When we evaluate patients with acoustic tumors, many ask the following two questions.

  1. First, is the tumor more difficult to resect if radiosurgery fails? The answer to this is not clear. Few patients have required resection, and the opinions of the surgeons we have asked indicated that some tumors were less difficult, some about the same, and some more difficult. In a report on this issue that included thirteen patients who had resection after radiosurgery, eight were thought to be more difficult. However, five of these eight patients had failed resection before they had radiosurgery.

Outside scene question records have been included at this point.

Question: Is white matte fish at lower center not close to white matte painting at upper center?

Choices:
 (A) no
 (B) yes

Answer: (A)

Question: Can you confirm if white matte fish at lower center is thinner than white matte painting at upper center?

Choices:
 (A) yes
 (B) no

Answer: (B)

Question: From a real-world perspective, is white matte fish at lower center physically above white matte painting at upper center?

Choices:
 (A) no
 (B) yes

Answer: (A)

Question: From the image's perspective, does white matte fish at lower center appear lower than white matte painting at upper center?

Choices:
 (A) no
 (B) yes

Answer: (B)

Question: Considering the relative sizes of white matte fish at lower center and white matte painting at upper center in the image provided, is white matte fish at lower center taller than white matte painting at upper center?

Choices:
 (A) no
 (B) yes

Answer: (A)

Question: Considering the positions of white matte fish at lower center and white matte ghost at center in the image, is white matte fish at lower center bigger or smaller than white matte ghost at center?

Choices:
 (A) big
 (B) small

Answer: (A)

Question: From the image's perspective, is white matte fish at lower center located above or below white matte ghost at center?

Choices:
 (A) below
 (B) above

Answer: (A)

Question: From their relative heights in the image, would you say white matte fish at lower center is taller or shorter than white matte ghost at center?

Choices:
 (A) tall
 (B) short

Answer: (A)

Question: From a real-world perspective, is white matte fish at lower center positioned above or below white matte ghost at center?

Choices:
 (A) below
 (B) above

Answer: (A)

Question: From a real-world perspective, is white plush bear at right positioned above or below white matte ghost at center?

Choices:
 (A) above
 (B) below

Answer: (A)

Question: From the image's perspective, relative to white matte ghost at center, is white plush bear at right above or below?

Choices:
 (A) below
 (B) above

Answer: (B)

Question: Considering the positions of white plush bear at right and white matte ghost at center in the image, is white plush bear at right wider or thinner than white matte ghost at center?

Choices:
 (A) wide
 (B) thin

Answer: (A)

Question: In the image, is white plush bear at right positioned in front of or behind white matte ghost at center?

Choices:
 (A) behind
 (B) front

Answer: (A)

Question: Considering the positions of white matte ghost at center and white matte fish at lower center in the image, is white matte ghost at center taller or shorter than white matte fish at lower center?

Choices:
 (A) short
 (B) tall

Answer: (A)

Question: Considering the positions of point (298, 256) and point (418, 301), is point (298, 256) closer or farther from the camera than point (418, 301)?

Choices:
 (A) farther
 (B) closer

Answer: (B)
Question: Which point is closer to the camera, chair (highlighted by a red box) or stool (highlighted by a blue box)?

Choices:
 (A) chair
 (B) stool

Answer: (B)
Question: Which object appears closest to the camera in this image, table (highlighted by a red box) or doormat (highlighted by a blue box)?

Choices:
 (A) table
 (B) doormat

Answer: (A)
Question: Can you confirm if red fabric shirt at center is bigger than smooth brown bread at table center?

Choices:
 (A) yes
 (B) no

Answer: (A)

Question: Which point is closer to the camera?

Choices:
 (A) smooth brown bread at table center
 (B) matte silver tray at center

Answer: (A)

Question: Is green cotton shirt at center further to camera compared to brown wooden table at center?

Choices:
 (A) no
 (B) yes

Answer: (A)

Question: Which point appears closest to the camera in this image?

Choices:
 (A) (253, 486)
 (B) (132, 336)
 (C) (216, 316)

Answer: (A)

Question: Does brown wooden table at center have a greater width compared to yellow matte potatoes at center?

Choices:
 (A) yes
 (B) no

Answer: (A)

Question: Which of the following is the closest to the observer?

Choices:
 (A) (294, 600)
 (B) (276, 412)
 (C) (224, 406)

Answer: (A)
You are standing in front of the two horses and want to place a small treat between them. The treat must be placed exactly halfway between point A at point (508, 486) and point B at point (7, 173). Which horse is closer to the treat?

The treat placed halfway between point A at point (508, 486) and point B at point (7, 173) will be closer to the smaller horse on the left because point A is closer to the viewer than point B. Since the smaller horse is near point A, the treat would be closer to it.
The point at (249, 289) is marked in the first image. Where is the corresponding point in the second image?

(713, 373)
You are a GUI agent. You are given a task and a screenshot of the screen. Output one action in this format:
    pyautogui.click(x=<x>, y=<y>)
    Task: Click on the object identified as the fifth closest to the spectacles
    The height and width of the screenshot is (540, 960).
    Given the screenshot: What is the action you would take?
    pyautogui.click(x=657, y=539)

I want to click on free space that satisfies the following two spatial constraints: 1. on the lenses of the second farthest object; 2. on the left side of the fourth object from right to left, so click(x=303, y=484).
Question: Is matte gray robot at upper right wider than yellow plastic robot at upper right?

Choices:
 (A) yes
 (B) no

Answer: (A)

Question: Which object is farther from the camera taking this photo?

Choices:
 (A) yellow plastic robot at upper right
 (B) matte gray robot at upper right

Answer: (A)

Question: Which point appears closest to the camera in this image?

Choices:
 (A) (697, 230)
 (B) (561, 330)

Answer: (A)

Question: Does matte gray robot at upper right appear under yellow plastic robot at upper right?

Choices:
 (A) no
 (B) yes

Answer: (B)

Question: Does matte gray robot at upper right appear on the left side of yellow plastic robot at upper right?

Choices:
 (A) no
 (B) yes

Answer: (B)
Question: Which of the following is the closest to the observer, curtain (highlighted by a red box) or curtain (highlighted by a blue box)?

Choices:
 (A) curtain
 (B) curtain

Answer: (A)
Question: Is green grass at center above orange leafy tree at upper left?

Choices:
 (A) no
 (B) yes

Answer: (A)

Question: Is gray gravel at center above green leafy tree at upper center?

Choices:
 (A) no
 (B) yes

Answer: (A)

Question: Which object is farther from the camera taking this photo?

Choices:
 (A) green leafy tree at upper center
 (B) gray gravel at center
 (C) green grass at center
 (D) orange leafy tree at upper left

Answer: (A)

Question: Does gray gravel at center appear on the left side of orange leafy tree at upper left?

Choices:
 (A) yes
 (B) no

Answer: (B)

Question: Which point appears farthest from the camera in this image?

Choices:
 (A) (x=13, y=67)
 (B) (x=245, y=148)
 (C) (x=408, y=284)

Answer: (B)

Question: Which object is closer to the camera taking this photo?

  2. Second, patients inquire about the risk of delayed malignant transformation. Malignant schwannomas are rare, but have been reported de novo, after prior resection (34), and after irradiation. We answer that this is always a risk after irradiation, but that the risk should be very low. We have not seen this yet in any of our 5,400 patients during our first 15 years experience with radiosurgery, but quote the patients a risk between 1:1000 and 1: 20,000. We reported one patient with a malignant mesenchymal tumor of the cerebellopontine angle that resembled an acoustic tumor (36). One report from Japan found a malignant tumor four years after resection, and six months following radiosurgery. The time interval after irradiation was too short to be causative (34). A second report noted the development of a temporal lobe glioblastoma 7.5 years after radiosurgery for a nearby acoustic neuroma. The temporal lobe had received a low radiation dose (35). In contrast, we have a patient who had initial management of a frontal lobe astrocytoma, and years later developed an acoustic neuroma. Was the development of these tumors related in some oncogenetic way, or were they radiation related? We believe the risk of developing a tumor years after radiosurgery is much less than the risk of mortality immediately after a resection, and likely less than the risk of the patient developing another tumor on their own in another body location.